### Exercise data:
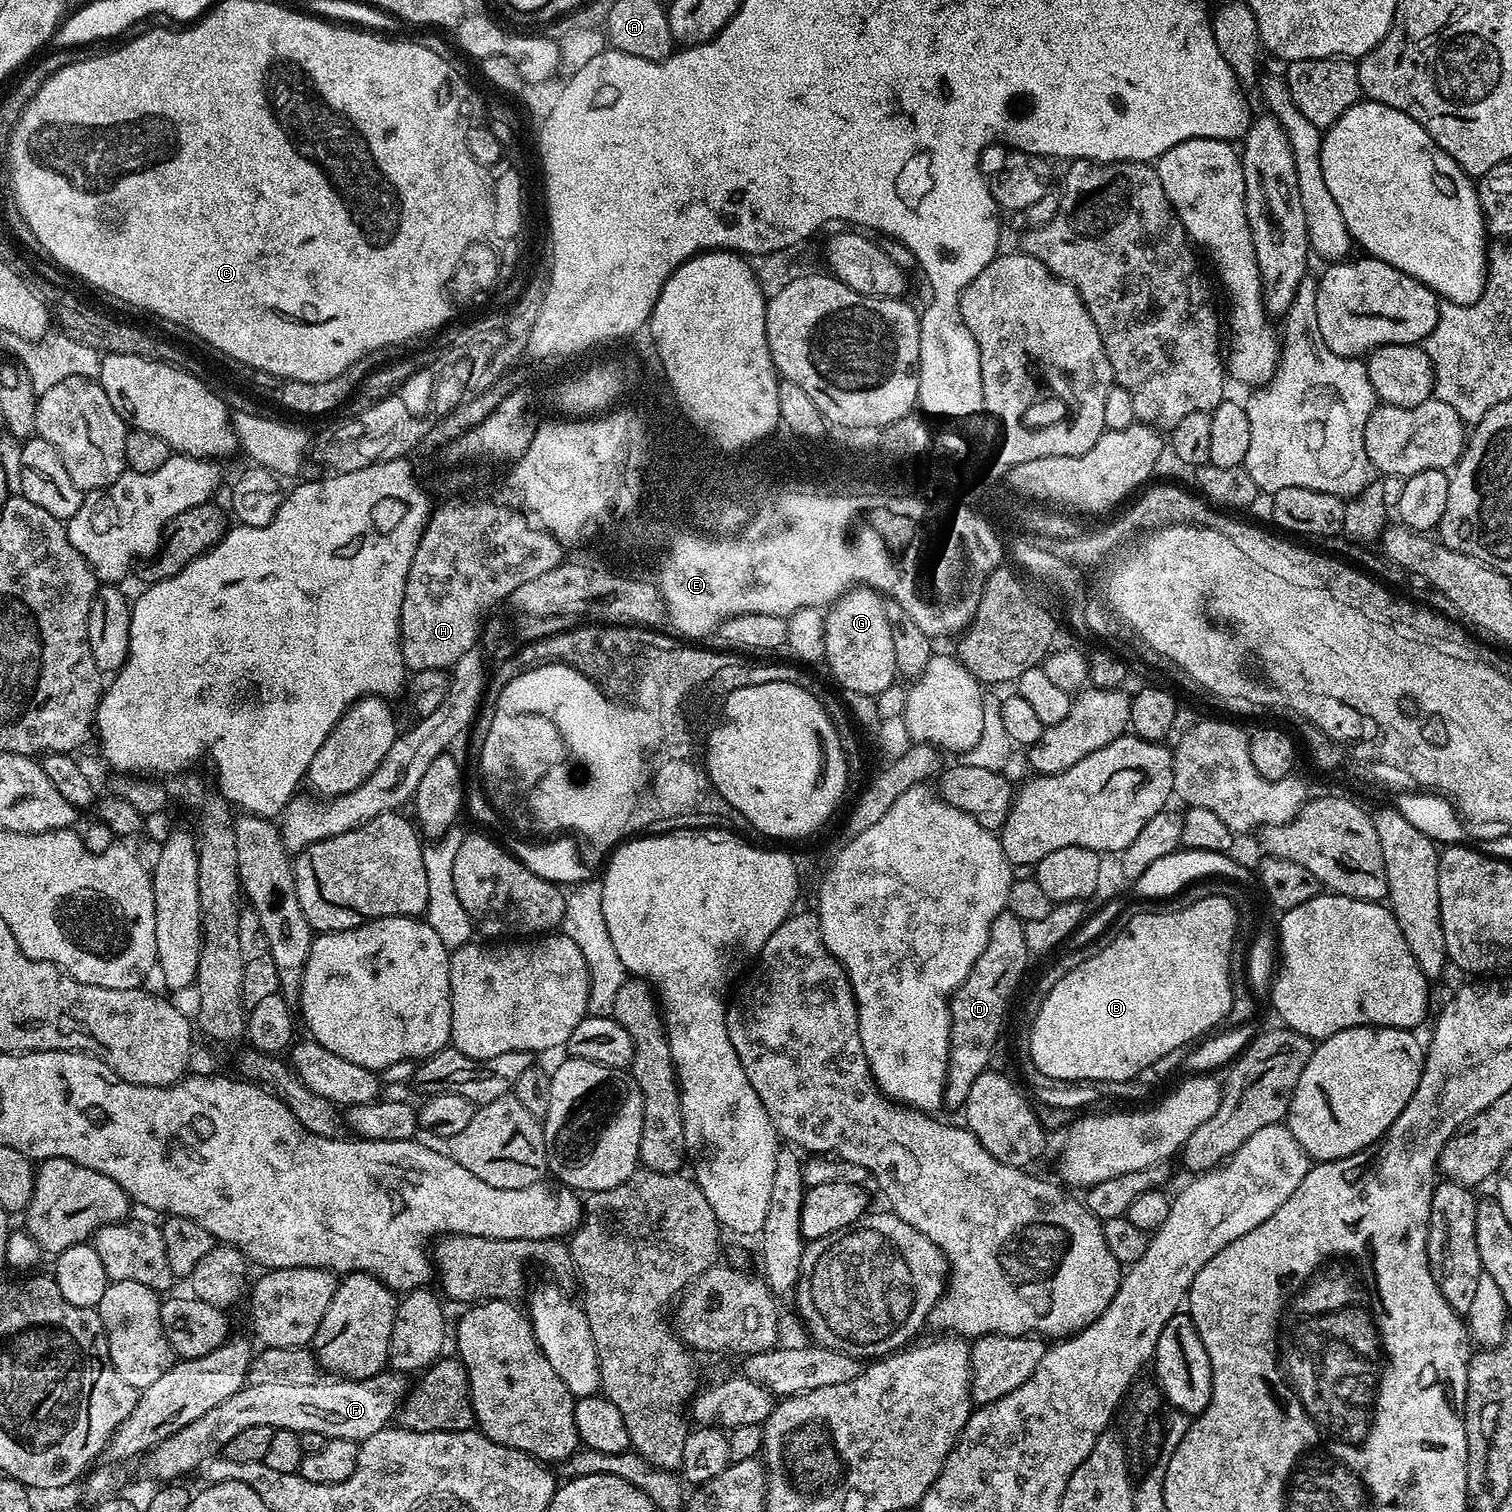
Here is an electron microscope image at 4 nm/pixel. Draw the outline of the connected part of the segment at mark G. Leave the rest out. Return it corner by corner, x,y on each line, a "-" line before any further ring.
852,586
827,609
824,616
824,660
832,676
841,684
844,692
855,690
858,694
879,697
895,680
898,680
894,662
894,634
886,618
884,600
879,591
870,587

### What you have to do:
Only the text of the material belongs in your copy, which must match the original exactly.

### Output for this exercise:
Here is an electron microscope image at 4 nm/pixel. Draw the outline of the connected part of the segment at mark G. Leave the rest out. Return it corner by corner, x,y on each line, a "-" line before any further ring.
852,586
827,609
824,616
824,660
832,676
841,684
844,692
855,690
858,694
879,697
895,680
898,680
894,662
894,634
886,618
884,600
879,591
870,587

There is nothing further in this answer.